SOURCE TEXT

--- START ---

Let's look at a mathematical definition that captures and formalizes the notion of privacy and which has been studied in cryptography in the past 10 years. Let $d,n$ be a positive integers and $f: X^n \rightarrow \mathbb {R} ^{d}$ some statistics on a database comprised of $n$ records.

An algorithm $\mathcal {A}: X^n \rightarrow \mathbb {R} ^{d}$ that computes $f$ is said to have the $(\epsilon, 0)$-differential private attribute or ($\mathcal {A}$ is $\epsilon$-DP, for short) if for all neighboring subsets of a given database $x_{1} \neq x_{2}$ and $x_{1} \sim x_{2} := x_{1} \sim_1 x_{2}$ (they differ in just 1 element), and all subsets $S \subseteq \mathbb {R} ^{d}:$
\begin{align}
\mathbb{P}[\mathcal{A}(x_{1})\in S]\leq e^{\epsilon } \cdot \mathbb{P}[\mathcal{A}(x_{2})\in S]
\end{align}
holds. Looking more closely at this definition $\forall x_{1}, x_{2} \in X^n, x_{1} \sim x_{2}:$
$$\mathbb{P}[{\mathcal{A}}(x_{1})\in S]
\leq e^{\epsilon } \mathbb{P}[{\mathcal{A}}(x_{2})\in S] \Leftrightarrow \frac{\mathbb{P}[{\mathcal{A}}(x_{1})\in S]}{\mathbb{P}[\mathcal{A}(x_{2})\in S]} \leq e^{\epsilon }\\ \Leftrightarrow \log \left(\frac{\mathbb P[\mathcal{A}(x_{1})\in S]}{\mathbb{P}[{\mathcal{A}}(x_{2})\in S]}\right) \leq {\epsilon}$$
we can identify the so called "privay loss" of an algorithm (or in this context often called mechanism) $\mathcal {A}$. In this setting $\epsilon$ can be called the privacy budget. In less exact terms it captures the following: By specifying the privacy budget, it is possible to control the level of privacy and make an algorithm respect this additional constraint by techniques introduced below.

--- END ---

PROVIDED INFORMATION
--- START ---

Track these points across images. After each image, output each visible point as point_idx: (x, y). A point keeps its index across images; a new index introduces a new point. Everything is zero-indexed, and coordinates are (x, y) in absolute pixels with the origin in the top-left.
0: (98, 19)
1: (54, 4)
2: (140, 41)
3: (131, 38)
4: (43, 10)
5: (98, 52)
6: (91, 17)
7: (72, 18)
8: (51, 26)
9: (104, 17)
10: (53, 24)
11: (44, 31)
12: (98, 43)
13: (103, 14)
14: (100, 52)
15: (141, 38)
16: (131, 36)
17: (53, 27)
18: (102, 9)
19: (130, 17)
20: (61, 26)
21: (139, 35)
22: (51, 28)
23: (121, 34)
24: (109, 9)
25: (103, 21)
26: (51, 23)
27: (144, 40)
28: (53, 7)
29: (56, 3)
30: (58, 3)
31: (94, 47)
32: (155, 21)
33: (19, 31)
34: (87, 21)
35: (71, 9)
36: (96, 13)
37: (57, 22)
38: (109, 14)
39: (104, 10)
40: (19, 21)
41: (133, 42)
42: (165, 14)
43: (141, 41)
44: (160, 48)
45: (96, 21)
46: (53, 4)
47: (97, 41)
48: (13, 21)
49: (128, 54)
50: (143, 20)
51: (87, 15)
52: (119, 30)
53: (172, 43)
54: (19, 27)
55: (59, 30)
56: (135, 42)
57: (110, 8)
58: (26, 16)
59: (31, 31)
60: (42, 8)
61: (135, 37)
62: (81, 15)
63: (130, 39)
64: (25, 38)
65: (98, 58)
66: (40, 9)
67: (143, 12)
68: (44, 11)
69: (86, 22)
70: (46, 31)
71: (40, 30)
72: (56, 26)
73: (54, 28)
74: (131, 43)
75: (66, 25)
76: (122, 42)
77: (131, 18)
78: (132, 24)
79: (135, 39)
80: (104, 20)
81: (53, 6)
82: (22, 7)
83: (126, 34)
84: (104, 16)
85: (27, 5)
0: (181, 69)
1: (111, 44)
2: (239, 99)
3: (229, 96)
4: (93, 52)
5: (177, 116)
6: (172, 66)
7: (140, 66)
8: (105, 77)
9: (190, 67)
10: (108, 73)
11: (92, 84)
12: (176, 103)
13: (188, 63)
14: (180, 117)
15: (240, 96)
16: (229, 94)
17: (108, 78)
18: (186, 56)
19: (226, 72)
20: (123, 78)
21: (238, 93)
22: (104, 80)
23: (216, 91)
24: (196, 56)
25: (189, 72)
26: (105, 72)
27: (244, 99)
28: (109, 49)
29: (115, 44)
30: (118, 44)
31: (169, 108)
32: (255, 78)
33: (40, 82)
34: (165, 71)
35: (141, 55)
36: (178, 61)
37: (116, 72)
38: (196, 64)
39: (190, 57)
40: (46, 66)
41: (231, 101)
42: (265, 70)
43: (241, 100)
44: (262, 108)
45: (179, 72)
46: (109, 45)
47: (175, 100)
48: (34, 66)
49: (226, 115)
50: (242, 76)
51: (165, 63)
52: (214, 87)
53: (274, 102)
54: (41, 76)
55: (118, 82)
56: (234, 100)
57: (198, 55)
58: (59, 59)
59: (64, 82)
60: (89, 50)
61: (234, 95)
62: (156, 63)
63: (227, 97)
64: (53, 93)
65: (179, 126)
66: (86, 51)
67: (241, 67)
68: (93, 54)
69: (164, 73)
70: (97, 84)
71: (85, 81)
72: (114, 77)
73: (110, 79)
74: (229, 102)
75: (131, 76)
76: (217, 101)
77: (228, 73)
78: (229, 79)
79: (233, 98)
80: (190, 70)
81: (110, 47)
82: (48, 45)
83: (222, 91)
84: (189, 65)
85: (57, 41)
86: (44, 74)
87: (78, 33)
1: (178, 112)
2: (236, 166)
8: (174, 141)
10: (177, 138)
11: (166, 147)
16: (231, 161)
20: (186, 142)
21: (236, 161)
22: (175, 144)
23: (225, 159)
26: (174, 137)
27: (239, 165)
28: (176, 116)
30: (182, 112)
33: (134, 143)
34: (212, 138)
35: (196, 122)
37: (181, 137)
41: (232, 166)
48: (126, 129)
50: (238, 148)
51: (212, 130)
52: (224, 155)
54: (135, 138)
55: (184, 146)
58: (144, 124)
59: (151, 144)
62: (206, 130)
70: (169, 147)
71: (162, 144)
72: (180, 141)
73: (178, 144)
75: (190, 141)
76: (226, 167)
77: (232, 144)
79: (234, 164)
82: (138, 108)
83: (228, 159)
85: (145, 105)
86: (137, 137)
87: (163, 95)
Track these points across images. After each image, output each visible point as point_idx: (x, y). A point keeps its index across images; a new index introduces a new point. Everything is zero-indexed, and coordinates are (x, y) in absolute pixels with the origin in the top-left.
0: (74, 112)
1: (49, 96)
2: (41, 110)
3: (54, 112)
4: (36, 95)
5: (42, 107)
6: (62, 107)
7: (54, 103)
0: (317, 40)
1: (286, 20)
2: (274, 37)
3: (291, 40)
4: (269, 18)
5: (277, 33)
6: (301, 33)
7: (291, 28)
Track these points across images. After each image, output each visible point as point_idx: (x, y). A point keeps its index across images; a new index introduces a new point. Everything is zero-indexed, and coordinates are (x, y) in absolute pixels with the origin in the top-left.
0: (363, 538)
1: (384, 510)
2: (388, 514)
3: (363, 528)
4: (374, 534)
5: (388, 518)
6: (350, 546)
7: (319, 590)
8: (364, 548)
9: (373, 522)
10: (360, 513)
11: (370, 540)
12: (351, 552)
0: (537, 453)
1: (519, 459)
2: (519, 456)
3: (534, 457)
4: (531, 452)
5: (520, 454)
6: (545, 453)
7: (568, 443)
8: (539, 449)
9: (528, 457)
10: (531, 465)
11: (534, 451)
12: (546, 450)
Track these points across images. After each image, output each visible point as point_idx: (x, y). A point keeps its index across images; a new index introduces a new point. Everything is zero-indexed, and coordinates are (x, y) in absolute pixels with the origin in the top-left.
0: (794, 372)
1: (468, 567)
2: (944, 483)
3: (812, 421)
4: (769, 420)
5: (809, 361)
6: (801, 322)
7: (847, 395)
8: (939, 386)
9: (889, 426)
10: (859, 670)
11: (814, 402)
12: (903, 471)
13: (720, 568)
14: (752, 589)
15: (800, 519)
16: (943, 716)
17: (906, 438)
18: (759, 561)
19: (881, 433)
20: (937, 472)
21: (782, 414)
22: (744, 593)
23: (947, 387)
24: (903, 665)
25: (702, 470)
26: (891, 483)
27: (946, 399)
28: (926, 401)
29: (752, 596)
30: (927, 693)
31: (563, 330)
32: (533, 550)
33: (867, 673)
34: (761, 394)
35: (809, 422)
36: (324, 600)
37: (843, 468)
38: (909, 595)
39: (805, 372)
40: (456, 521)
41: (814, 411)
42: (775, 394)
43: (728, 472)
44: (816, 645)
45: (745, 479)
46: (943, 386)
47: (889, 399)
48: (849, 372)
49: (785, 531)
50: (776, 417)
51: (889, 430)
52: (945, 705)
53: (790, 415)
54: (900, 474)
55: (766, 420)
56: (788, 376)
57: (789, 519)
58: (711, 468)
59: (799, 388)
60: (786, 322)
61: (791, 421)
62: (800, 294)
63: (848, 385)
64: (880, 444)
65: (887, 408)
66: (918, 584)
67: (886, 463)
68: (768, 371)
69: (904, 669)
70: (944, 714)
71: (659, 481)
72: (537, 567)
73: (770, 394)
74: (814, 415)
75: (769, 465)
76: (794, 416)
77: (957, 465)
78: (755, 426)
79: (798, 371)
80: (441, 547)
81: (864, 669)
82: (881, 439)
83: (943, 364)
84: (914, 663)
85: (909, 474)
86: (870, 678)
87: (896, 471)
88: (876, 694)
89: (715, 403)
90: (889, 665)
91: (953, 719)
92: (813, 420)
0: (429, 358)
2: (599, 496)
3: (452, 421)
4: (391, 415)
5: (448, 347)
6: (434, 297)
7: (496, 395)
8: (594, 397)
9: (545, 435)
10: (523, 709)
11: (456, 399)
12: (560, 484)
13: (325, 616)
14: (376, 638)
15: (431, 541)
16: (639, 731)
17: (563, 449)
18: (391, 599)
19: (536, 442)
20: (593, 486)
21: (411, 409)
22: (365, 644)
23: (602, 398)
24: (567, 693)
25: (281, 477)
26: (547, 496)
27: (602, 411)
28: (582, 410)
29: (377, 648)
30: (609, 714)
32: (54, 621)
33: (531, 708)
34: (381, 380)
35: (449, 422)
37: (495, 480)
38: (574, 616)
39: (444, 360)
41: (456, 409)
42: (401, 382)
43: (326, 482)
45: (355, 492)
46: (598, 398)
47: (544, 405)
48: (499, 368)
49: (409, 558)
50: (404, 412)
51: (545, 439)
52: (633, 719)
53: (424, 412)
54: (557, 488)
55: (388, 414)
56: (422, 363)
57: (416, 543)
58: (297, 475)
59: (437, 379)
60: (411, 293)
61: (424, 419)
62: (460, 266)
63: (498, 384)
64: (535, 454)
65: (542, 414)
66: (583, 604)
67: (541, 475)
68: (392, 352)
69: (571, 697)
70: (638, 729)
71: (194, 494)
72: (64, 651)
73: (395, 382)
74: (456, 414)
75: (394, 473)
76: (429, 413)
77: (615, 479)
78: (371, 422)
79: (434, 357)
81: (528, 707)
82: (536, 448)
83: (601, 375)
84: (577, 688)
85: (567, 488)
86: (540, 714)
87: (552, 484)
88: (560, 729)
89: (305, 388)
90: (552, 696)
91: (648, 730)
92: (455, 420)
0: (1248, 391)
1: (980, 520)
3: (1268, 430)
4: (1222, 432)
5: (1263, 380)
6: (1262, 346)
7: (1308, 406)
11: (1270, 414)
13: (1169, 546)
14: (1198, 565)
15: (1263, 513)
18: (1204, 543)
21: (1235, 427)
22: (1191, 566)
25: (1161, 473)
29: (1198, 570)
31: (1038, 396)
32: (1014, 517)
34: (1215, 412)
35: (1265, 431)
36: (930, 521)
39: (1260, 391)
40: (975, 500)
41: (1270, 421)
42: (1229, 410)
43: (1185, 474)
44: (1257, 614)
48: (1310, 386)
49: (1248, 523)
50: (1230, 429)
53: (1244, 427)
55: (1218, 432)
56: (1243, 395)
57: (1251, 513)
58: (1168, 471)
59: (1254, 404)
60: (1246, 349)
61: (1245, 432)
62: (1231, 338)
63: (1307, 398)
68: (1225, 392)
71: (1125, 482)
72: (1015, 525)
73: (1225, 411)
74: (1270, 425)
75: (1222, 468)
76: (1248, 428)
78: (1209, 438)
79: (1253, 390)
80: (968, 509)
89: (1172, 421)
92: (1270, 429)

--- END ---

TRY IT
Please write out the differential privacy passage again in full, keeping every word and symbol unchanged. The entries have no connection to the differential privacy passage.

WRITTEN RESPONSE
Let's look at a mathematical definition that captures and formalizes the notion of privacy and which has been studied in cryptography in the past 10 years. Let $d,n$ be a positive integers and $f: X^n \rightarrow \mathbb {R} ^{d}$ some statistics on a database comprised of $n$ records.

An algorithm $\mathcal {A}: X^n \rightarrow \mathbb {R} ^{d}$ that computes $f$ is said to have the $(\epsilon, 0)$-differential private attribute or ($\mathcal {A}$ is $\epsilon$-DP, for short) if for all neighboring subsets of a given database $x_{1} \neq x_{2}$ and $x_{1} \sim x_{2} := x_{1} \sim_1 x_{2}$ (they differ in just 1 element), and all subsets $S \subseteq \mathbb {R} ^{d}:$
\begin{align}
\mathbb{P}[\mathcal{A}(x_{1})\in S]\leq e^{\epsilon } \cdot \mathbb{P}[\mathcal{A}(x_{2})\in S]
\end{align}
holds. Looking more closely at this definition $\forall x_{1}, x_{2} \in X^n, x_{1} \sim x_{2}:$
$$\mathbb{P}[{\mathcal{A}}(x_{1})\in S]
\leq e^{\epsilon } \mathbb{P}[{\mathcal{A}}(x_{2})\in S] \Leftrightarrow \frac{\mathbb{P}[{\mathcal{A}}(x_{1})\in S]}{\mathbb{P}[\mathcal{A}(x_{2})\in S]} \leq e^{\epsilon }\\ \Leftrightarrow \log \left(\frac{\mathbb P[\mathcal{A}(x_{1})\in S]}{\mathbb{P}[{\mathcal{A}}(x_{2})\in S]}\right) \leq {\epsilon}$$
we can identify the so called "privay loss" of an algorithm (or in this context often called mechanism) $\mathcal {A}$. In this setting $\epsilon$ can be called the privacy budget. In less exact terms it captures the following: By specifying the privacy budget, it is possible to control the level of privacy and make an algorithm respect this additional constraint by techniques introduced below.